Voyant: “The Fall of the House of Usher”

Question: Why is the narrator of the story unnamed?

Going through Voyant was interesting as I found myself having to edit what words were stoplisted, as terms such as I, me, my, and name would not show up because they are very broad terms. The story is told in first person, which would put the pronoun “I” at the most mentioned. “I” was mentioned 171 times throughout the story followed by “my” at 54 and “me” and 43. What was really interesting was looking at the frequencies, especially for “I” as it began to pick up incredibly heavily in the last segment as the swell of emotions picked up and it seems to be mostly used by Usher just prior to his death. But throughout my search, nothing really seemed to pop out as to anything significant regarding the narrator’s identity in relationship to the actual reading/experience of the story.

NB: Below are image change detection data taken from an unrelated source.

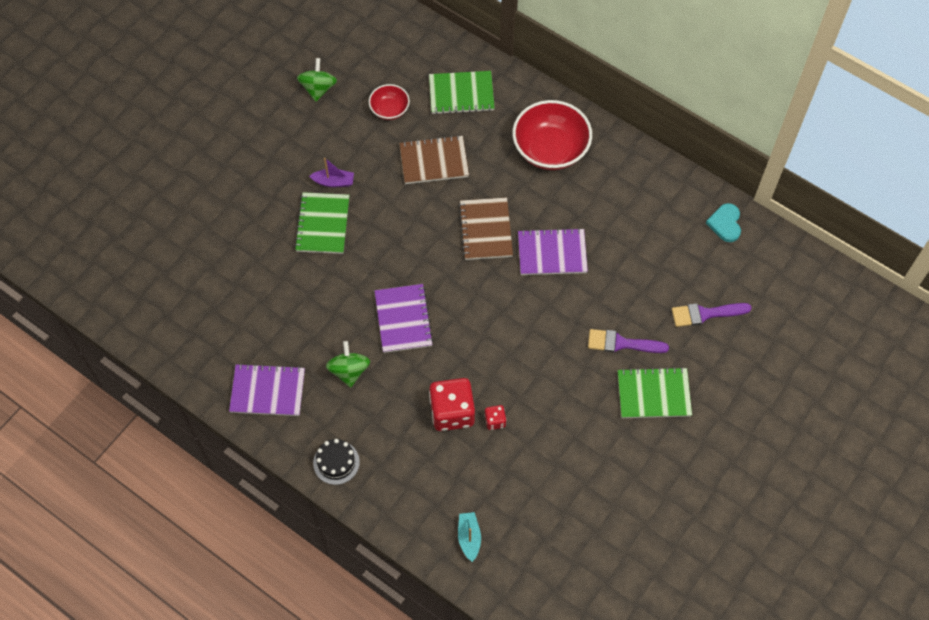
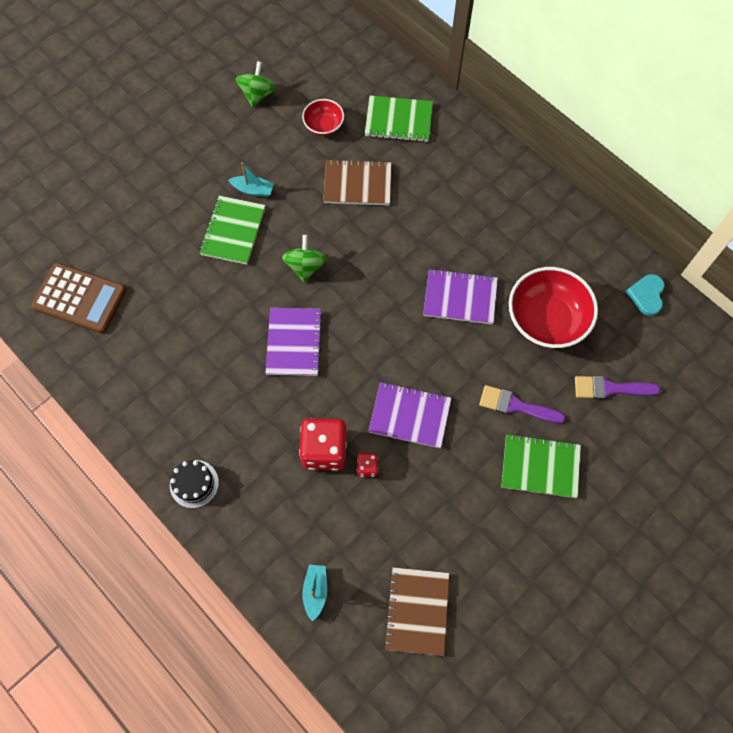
camera: 10 degrees right, 5 degrees up
purple notebook [229,363,305,416] -> purple notebook moved to [368,382,451,448]
purple boat [309,158,354,187] -> turquoise boat [229,162,274,197]
green spinning top [326,341,370,388] -> green spinning top moved to [282,235,327,282]
brown notebook [459,197,513,260] -> brown notebook moved to [384,567,449,656]
red bowl [512,100,592,170] -> red bowl moved to [509,267,598,348]
none -> brown calculator [31,263,126,333]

While my question hasn’t really been answered, it brings up more questions of how we as readers experience stories through perspective and narration. For instance, how does the narrator influence our reading of what happens in “The Fall of the House of Usher”?  Does it really matter if the narrator is named or does is change credibility/reliability of his story? Thinking along the lines of other Poe stories, a lot of his narrator’s seem to be unreliable. Perhaps in the future it would be interesting to look at the different narrators that Poe has across several different stories and see what words are used in relation to them and see if there are common patterns.

One thought on “Voyant: “The Fall of the House of Usher””

  1. Yes . . . I’m not sure if your initial question is really answerable. However, the way you seem to reframe it, certainly is. I.e. what effect does an un-named narrator have on our reading of the story. As your Voyant analysis points out – – the story really is mostly about that narrator or about “me.”